The highlights for me were the huge range of torcs on display. I hadn't appreciated that they were used as a means of identifying yourself with other members of your tribe. The heaviest one weighs 1kg [the single one in the photo] and the styles and patterns vary enormously. One wouldn't have looked out of place in a Steampunk context- it was like a huge metal cog! X rays of broken ones retrieved from hoards such as Snettisham have revealed that the wire ones were make by wrapping the metal around a hazel core.


There were a variety of cooking vessels on display along with shields and helmets. Some familiar to me others not so. I still love this horned one found in the Thames- it was most likely to have been a votive offering to the Gods and the tiny birds on the spit and dragon on the flagon.

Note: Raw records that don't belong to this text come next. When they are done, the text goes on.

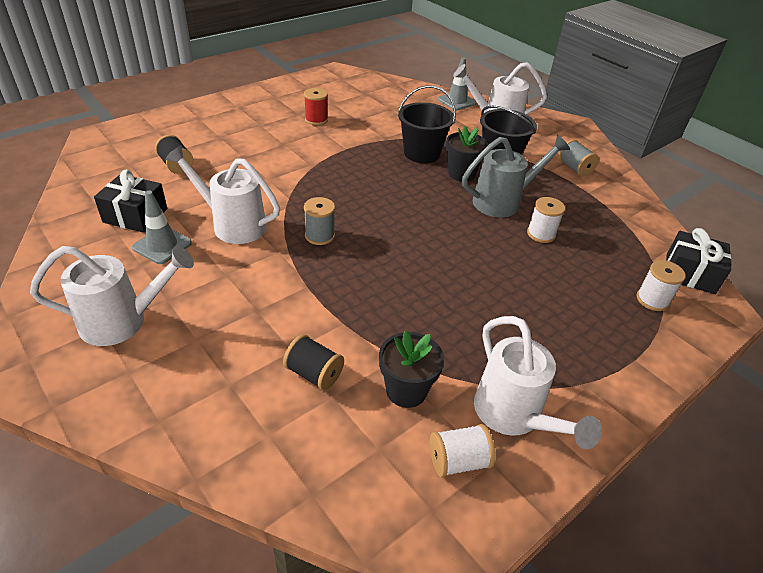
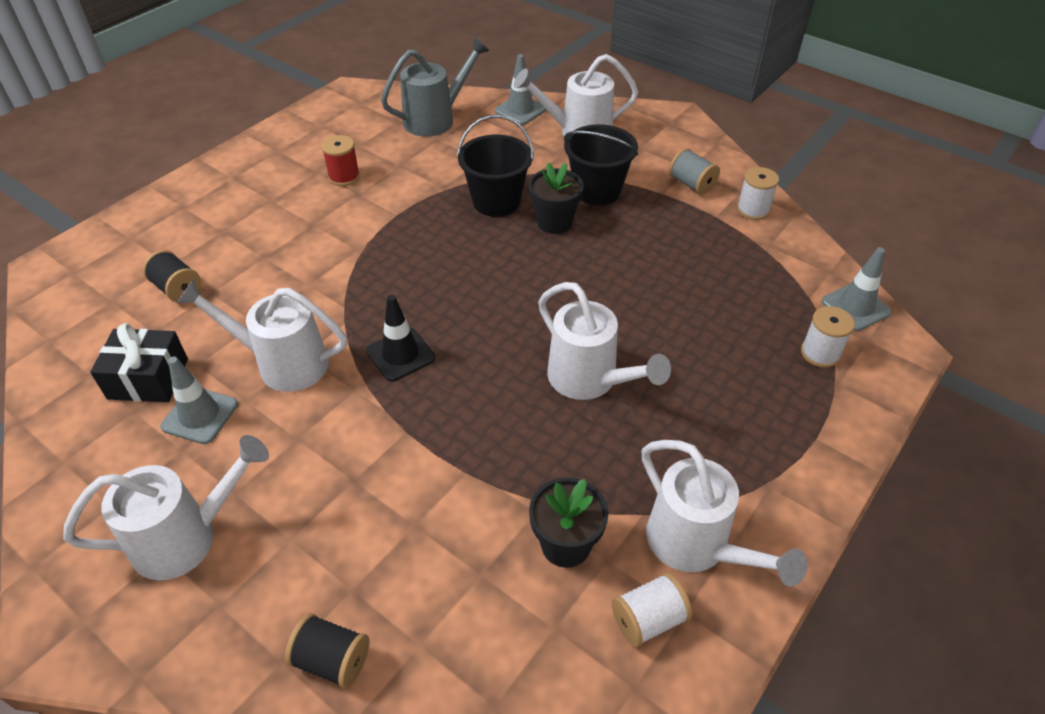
camera: 10 degrees left, 5 degrees up
black spool [283,334,344,391] -> black spool moved to [285,613,369,688]
grey spool [304,197,335,245] -> black traffic cone [366,295,435,382]
grey watering can [462,135,570,217] -> grey watering can moved to [381,37,489,137]
white spool [527,197,565,243] -> white spool moved to [737,167,779,220]
black gift [666,228,731,294] -> grey traffic cone [822,247,892,331]
none -> white watering can [538,282,671,400]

However. the absolute star of the show for me and indeed the reason that I decided to part with my hard earned wonga was the Gundestrup Cauldron. I have often admired it on television but never, in my wildest dreams, did I expect to see it in the flesh so to speak. It was discovered stacked in separate pieces in a Danish peatbog in 1891. Made from silver it is huge and decorated to an extraordinary level by many hands over many years. Each panel tells a different story of Gods, wars, mythical creatures. The most easily recognisable figure is the Horned one who is traditionally thought to be Cernunnos. As I can't put up any photos without clearing infringing copyright I shall close with this rather amusing little clip of one of the tales which has been animated. The instrument they are depicted playing is a carnyx

Arilx

4 comments:

  1. The torks are breathtakingly beautiful aren't they.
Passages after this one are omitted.